■ **Work instructions**
Reproduce each of the rows below verbatim, without altering any wording, number, or symbol.
==========
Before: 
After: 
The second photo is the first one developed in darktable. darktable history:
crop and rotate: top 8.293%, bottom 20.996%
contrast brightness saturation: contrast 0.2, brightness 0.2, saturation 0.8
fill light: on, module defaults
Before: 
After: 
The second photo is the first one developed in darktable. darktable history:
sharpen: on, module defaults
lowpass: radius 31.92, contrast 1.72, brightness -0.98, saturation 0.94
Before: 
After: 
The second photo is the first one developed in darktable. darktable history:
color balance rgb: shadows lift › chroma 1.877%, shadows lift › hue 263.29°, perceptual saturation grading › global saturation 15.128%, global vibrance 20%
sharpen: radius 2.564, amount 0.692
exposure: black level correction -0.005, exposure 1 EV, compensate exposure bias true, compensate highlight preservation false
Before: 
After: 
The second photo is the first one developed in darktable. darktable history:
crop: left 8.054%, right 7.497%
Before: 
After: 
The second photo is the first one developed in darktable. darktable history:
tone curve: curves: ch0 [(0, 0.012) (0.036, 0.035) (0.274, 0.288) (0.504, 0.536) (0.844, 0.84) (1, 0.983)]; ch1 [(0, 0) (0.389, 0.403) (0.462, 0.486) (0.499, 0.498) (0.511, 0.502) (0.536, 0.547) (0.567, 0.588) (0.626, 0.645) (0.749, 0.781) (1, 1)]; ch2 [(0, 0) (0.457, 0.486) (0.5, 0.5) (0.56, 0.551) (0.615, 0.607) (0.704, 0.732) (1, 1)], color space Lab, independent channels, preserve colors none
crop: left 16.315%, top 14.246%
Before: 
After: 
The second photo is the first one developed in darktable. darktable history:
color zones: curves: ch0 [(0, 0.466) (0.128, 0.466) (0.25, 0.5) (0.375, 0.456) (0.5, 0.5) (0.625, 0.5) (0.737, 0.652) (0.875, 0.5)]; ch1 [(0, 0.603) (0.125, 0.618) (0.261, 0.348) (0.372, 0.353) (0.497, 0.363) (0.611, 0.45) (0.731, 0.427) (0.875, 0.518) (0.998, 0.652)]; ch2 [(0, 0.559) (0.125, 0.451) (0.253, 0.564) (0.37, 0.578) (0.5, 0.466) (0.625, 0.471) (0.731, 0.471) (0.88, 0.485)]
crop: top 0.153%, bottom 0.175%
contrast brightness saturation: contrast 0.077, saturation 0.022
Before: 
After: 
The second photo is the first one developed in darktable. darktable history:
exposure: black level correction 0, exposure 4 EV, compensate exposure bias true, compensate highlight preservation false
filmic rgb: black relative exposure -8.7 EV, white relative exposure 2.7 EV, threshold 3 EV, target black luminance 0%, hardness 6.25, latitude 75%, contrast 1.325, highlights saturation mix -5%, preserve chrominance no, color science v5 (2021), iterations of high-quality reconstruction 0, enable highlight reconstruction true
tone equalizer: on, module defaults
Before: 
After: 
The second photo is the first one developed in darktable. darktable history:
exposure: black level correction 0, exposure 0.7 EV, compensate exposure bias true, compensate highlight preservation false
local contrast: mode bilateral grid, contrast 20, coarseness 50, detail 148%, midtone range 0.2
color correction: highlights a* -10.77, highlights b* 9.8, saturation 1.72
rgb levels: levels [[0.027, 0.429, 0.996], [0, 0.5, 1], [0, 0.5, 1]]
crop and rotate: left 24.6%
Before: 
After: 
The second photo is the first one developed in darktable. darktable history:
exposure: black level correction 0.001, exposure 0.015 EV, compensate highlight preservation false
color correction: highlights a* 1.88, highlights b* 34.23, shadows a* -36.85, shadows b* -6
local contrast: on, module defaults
==========
■ **Written response**
Before: 
After: 
The second photo is the first one developed in darktable. darktable history:
crop and rotate: top 8.293%, bottom 20.996%
contrast brightness saturation: contrast 0.2, brightness 0.2, saturation 0.8
fill light: on, module defaults
Before: 
After: 
The second photo is the first one developed in darktable. darktable history:
sharpen: on, module defaults
lowpass: radius 31.92, contrast 1.72, brightness -0.98, saturation 0.94
Before: 
After: 
The second photo is the first one developed in darktable. darktable history:
color balance rgb: shadows lift › chroma 1.877%, shadows lift › hue 263.29°, perceptual saturation grading › global saturation 15.128%, global vibrance 20%
sharpen: radius 2.564, amount 0.692
exposure: black level correction -0.005, exposure 1 EV, compensate exposure bias true, compensate highlight preservation false
Before: 
After: 
The second photo is the first one developed in darktable. darktable history:
crop: left 8.054%, right 7.497%
Before: 
After: 
The second photo is the first one developed in darktable. darktable history:
tone curve: curves: ch0 [(0, 0.012) (0.036, 0.035) (0.274, 0.288) (0.504, 0.536) (0.844, 0.84) (1, 0.983)]; ch1 [(0, 0) (0.389, 0.403) (0.462, 0.486) (0.499, 0.498) (0.511, 0.502) (0.536, 0.547) (0.567, 0.588) (0.626, 0.645) (0.749, 0.781) (1, 1)]; ch2 [(0, 0) (0.457, 0.486) (0.5, 0.5) (0.56, 0.551) (0.615, 0.607) (0.704, 0.732) (1, 1)], color space Lab, independent channels, preserve colors none
crop: left 16.315%, top 14.246%
Before: 
After: 
The second photo is the first one developed in darktable. darktable history:
color zones: curves: ch0 [(0, 0.466) (0.128, 0.466) (0.25, 0.5) (0.375, 0.456) (0.5, 0.5) (0.625, 0.5) (0.737, 0.652) (0.875, 0.5)]; ch1 [(0, 0.603) (0.125, 0.618) (0.261, 0.348) (0.372, 0.353) (0.497, 0.363) (0.611, 0.45) (0.731, 0.427) (0.875, 0.518) (0.998, 0.652)]; ch2 [(0, 0.559) (0.125, 0.451) (0.253, 0.564) (0.37, 0.578) (0.5, 0.466) (0.625, 0.471) (0.731, 0.471) (0.88, 0.485)]
crop: top 0.153%, bottom 0.175%
contrast brightness saturation: contrast 0.077, saturation 0.022
Before: 
After: 
The second photo is the first one developed in darktable. darktable history:
exposure: black level correction 0, exposure 4 EV, compensate exposure bias true, compensate highlight preservation false
filmic rgb: black relative exposure -8.7 EV, white relative exposure 2.7 EV, threshold 3 EV, target black luminance 0%, hardness 6.25, latitude 75%, contrast 1.325, highlights saturation mix -5%, preserve chrominance no, color science v5 (2021), iterations of high-quality reconstruction 0, enable highlight reconstruction true
tone equalizer: on, module defaults
Before: 
After: 
The second photo is the first one developed in darktable. darktable history:
exposure: black level correction 0, exposure 0.7 EV, compensate exposure bias true, compensate highlight preservation false
local contrast: mode bilateral grid, contrast 20, coarseness 50, detail 148%, midtone range 0.2
color correction: highlights a* -10.77, highlights b* 9.8, saturation 1.72
rgb levels: levels [[0.027, 0.429, 0.996], [0, 0.5, 1], [0, 0.5, 1]]
crop and rotate: left 24.6%
Before: 
After: 
The second photo is the first one developed in darktable. darktable history:
exposure: black level correction 0.001, exposure 0.015 EV, compensate highlight preservation false
color correction: highlights a* 1.88, highlights b* 34.23, shadows a* -36.85, shadows b* -6
local contrast: on, module defaults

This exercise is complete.